Alliance annual profit falls 25% as strong global supply saps sheepmeat prices
Net profit fell to $4.6 million in the year ended September 30.
Net profit fell to $4.6 million in the year ended September 30.
Alliance Group, the world's largest processor and exporter of sheepmeat, reported a 25% drop in annual profit as the company competed more aggressively in export markets that were flooded with local product.
Net profit fell to $4.6 million in the year ended September 30, from $6.2 million a year earlier, the Invercargill-based cooperative said in a statement. Turnover rose to $1.49 billion from $1.45 billion a year earlier.

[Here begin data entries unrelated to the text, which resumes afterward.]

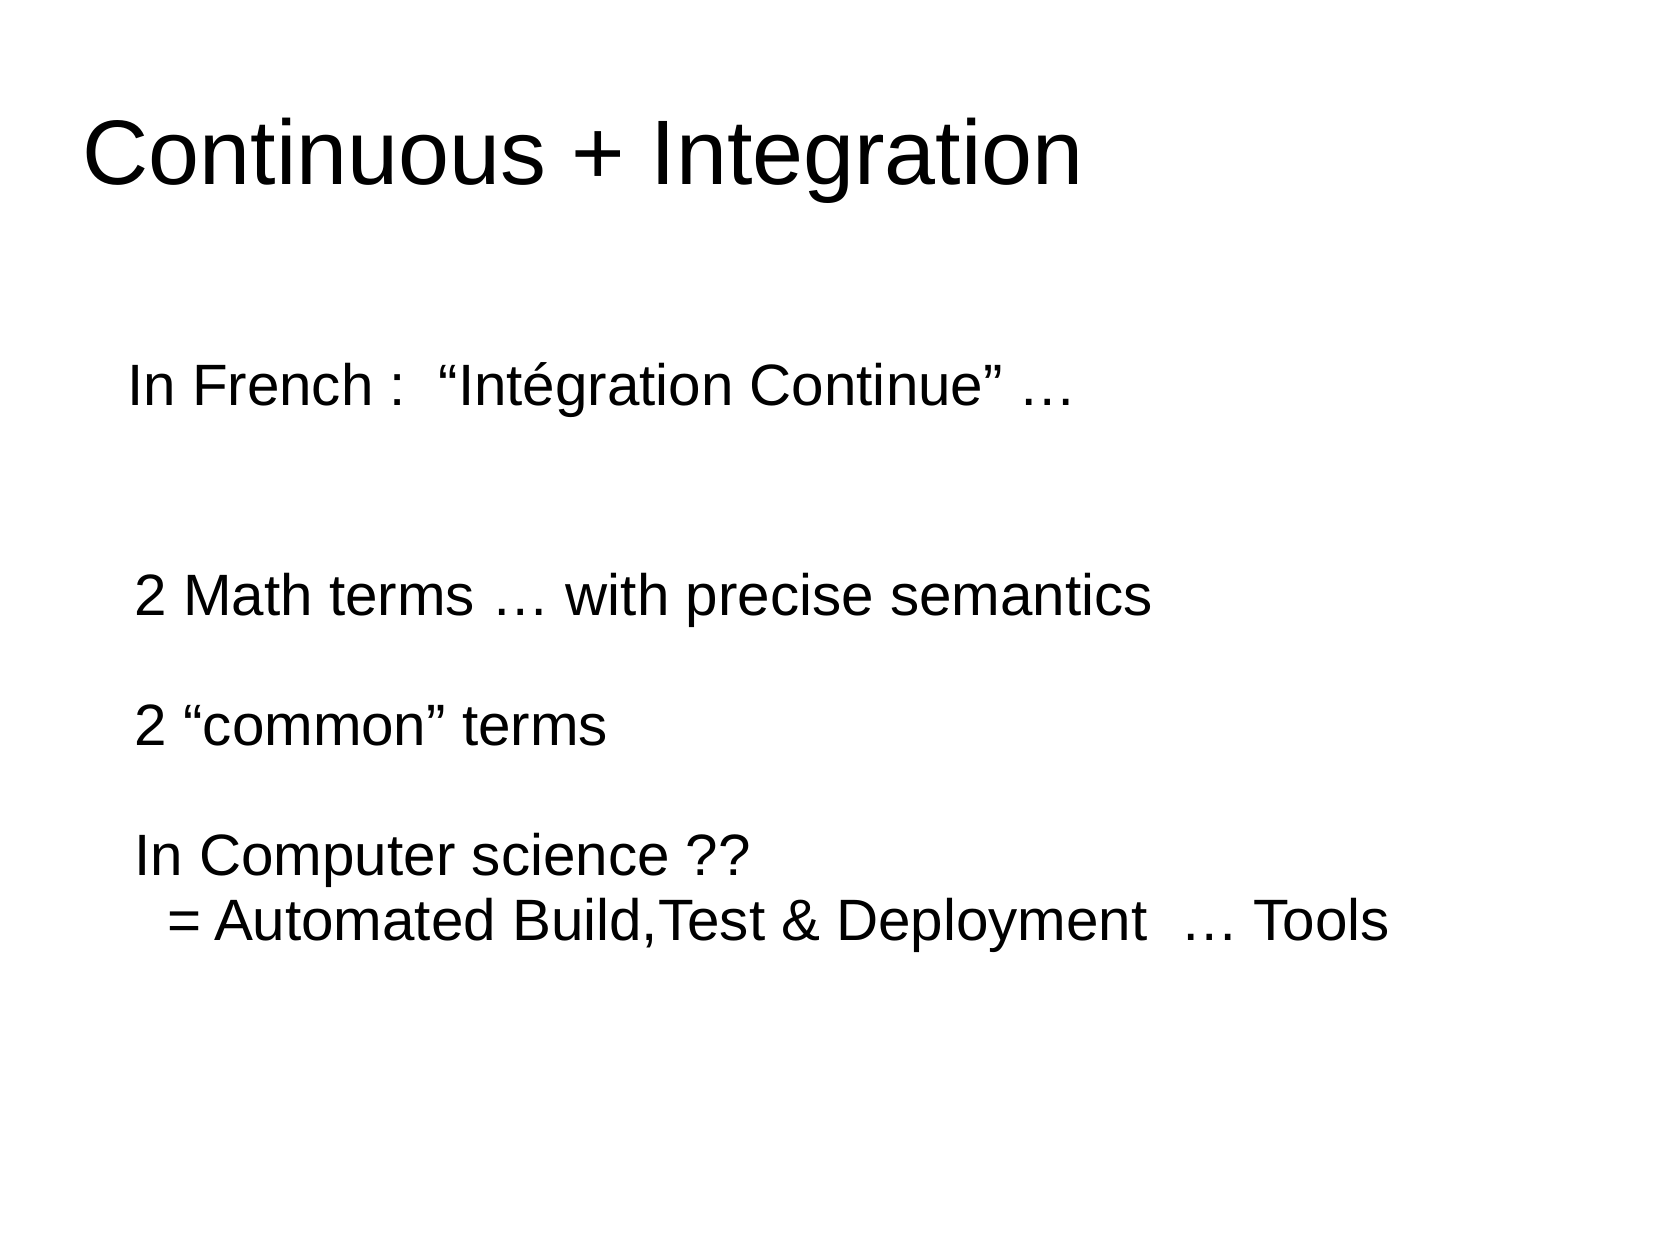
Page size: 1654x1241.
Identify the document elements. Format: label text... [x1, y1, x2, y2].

title Continuous + Integration [82, 49, 1571, 257]
text_box In French : “Intégration Continue” … [112, 345, 1111, 425]
text_box 2 Math terms … with precise semantics 2 “common” terms In Computer science ?? = Automated Build,Test & Deployment … Tools [120, 555, 1407, 1025]
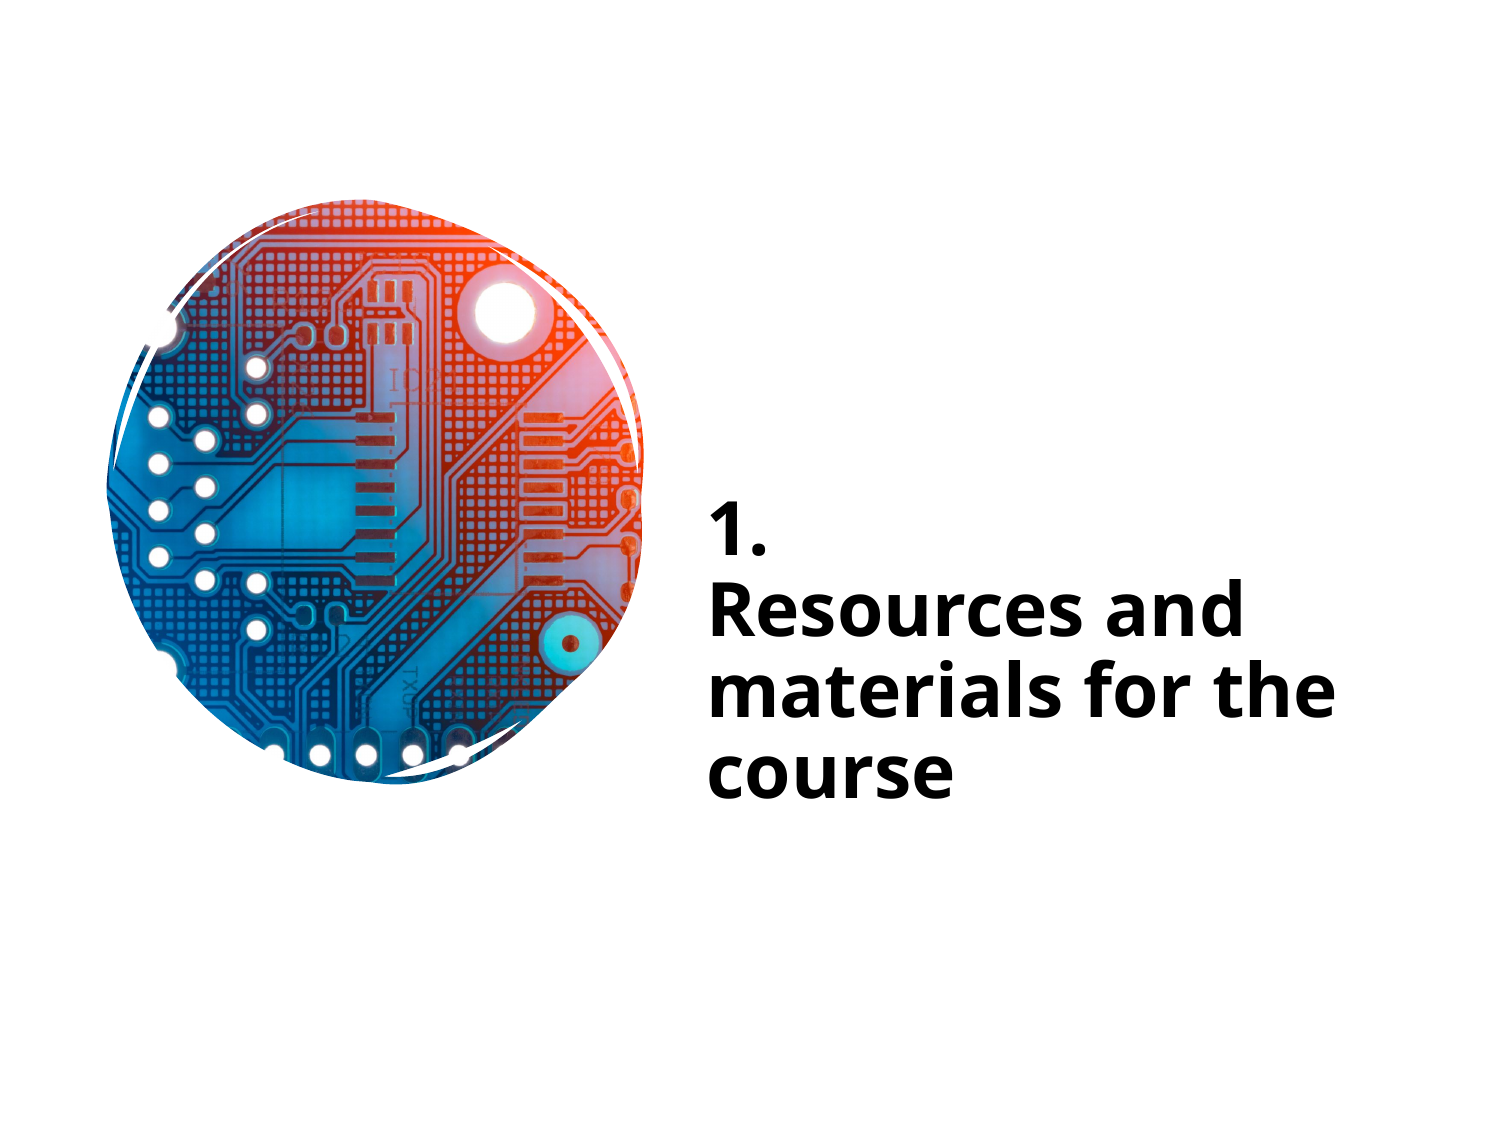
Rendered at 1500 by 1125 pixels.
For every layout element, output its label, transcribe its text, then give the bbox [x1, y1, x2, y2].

text_box [106, 199, 644, 785]
title 1. Resources and materials for the course [690, 237, 1389, 823]
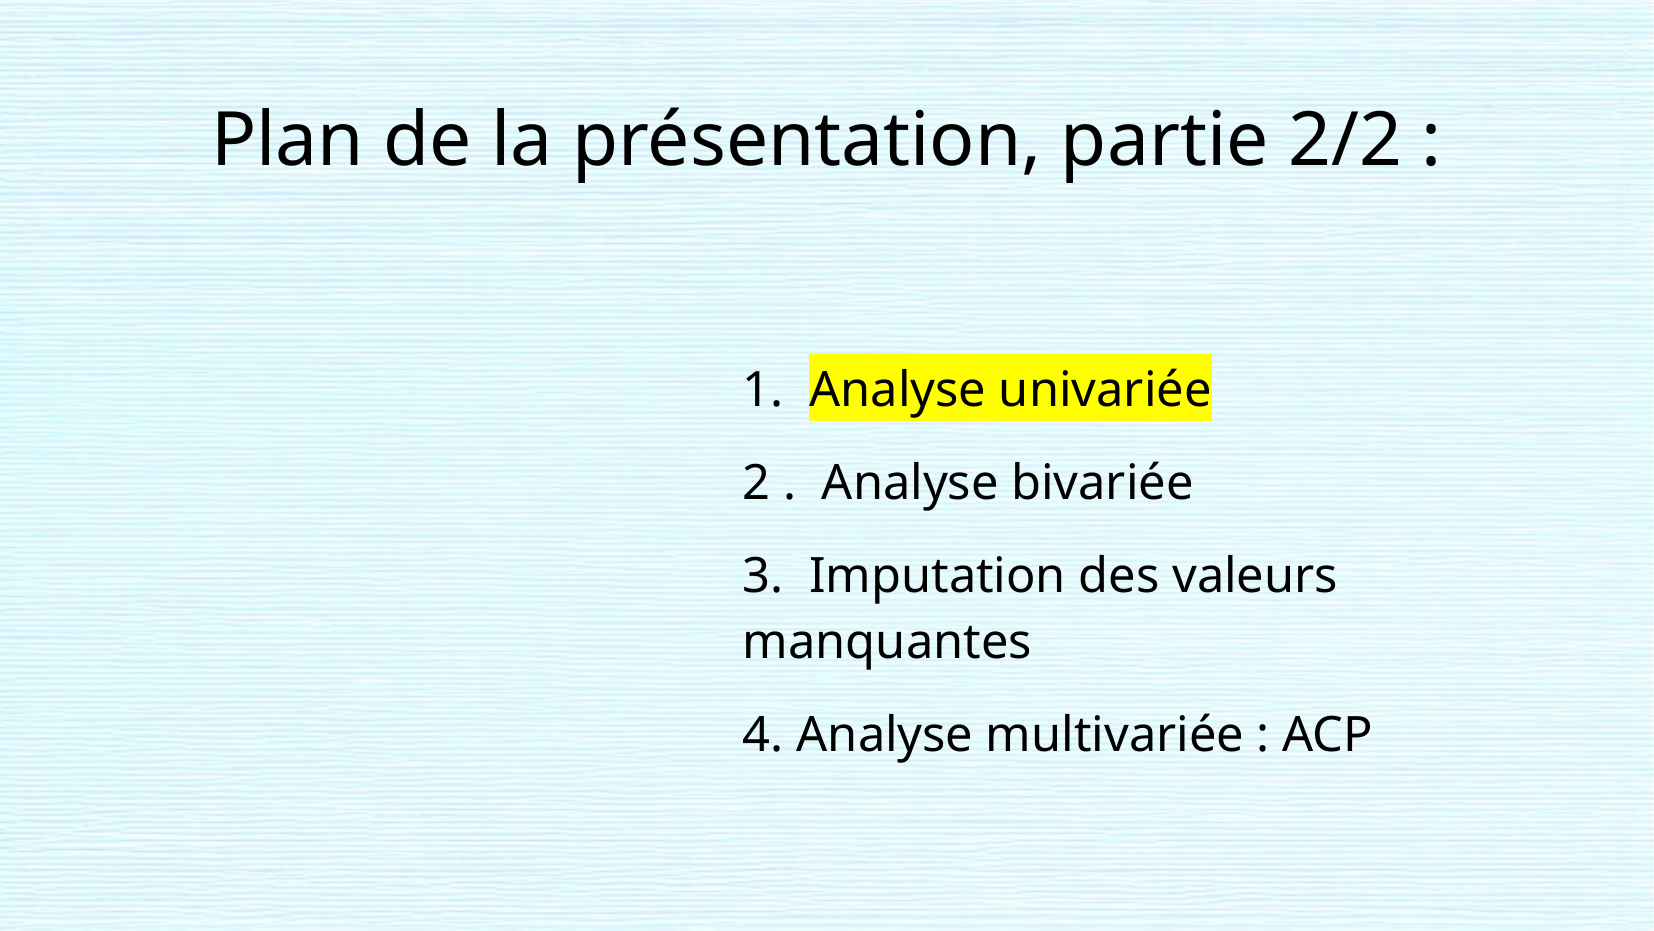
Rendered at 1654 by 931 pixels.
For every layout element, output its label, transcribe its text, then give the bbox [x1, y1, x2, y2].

title Plan de la présentation, partie 2/2 : [82, 59, 1571, 215]
list 1. Analyse univariée 2 . Analyse bivariée 3. Imputation des valeurs manquantes 4. Analyse multivariée : ACP [679, 354, 1565, 768]
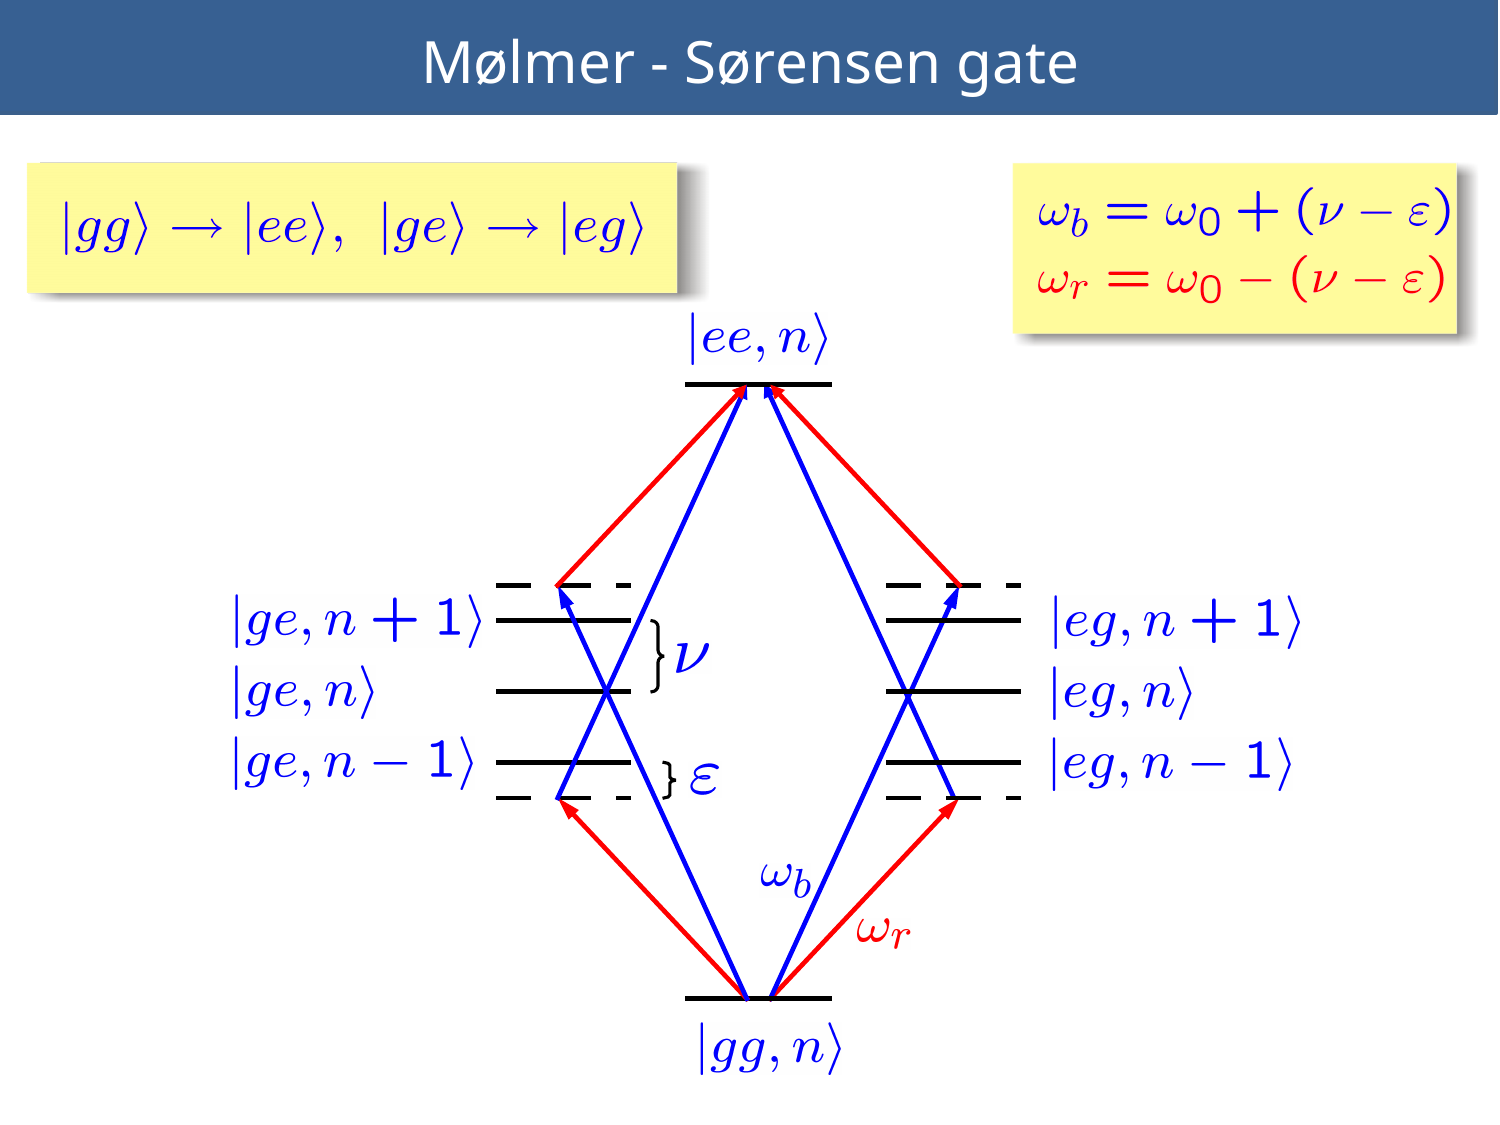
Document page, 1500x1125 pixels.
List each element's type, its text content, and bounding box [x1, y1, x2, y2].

picture [232, 736, 475, 790]
picture [856, 918, 911, 950]
picture [759, 863, 811, 898]
picture [688, 761, 722, 798]
picture [699, 1022, 842, 1075]
picture [1012, 162, 1479, 347]
picture [1050, 737, 1293, 791]
picture [234, 594, 482, 648]
picture [690, 312, 828, 365]
picture [235, 665, 376, 719]
picture [1053, 666, 1194, 720]
picture [26, 162, 710, 303]
text_box Mølmer - Sørensen gate [46, 17, 1454, 103]
picture [675, 640, 712, 674]
picture [1053, 595, 1301, 649]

The company said it had lost between 20-25% of its Chinese sheepmeat market, without being more specific.
Droughts, flooding and a slowdown in key sheepmeat markets such as the UK and China "has had a pronounced effect on our profit result," chair Murray Taggart said.
In May, NZ Farmers Weekly reported increased lamb volumes in China and Britain pushed down prices by 14% on an annual basis, with lamb production ahead of schedule in both markets. Prices for New Zealand lamb and mutton across both islands were down between 7.7% and 11% this week from a year earlier, according to AgriHQ data on farmersweekly.co.nz.
Alliance's Mr Taggart said the company had built up inventory when buying lamb and mutton from its supplier-shareholders in a weaker global market. Since then, stock levels were back within normal trading levels.
The company didn't mention Silver Fern Farms, having rejected a pitch from its shareholders to merge with the rival processor. In September, Silver Fern shareholders agreed to sell half the company to Bright Dairy's Shanghai Maling to recapitalise the meat processor.
Alliance said there would not be a pool distribution to farmer-shareholders this year, having paid $7 million in 2014, its first such payment in three years.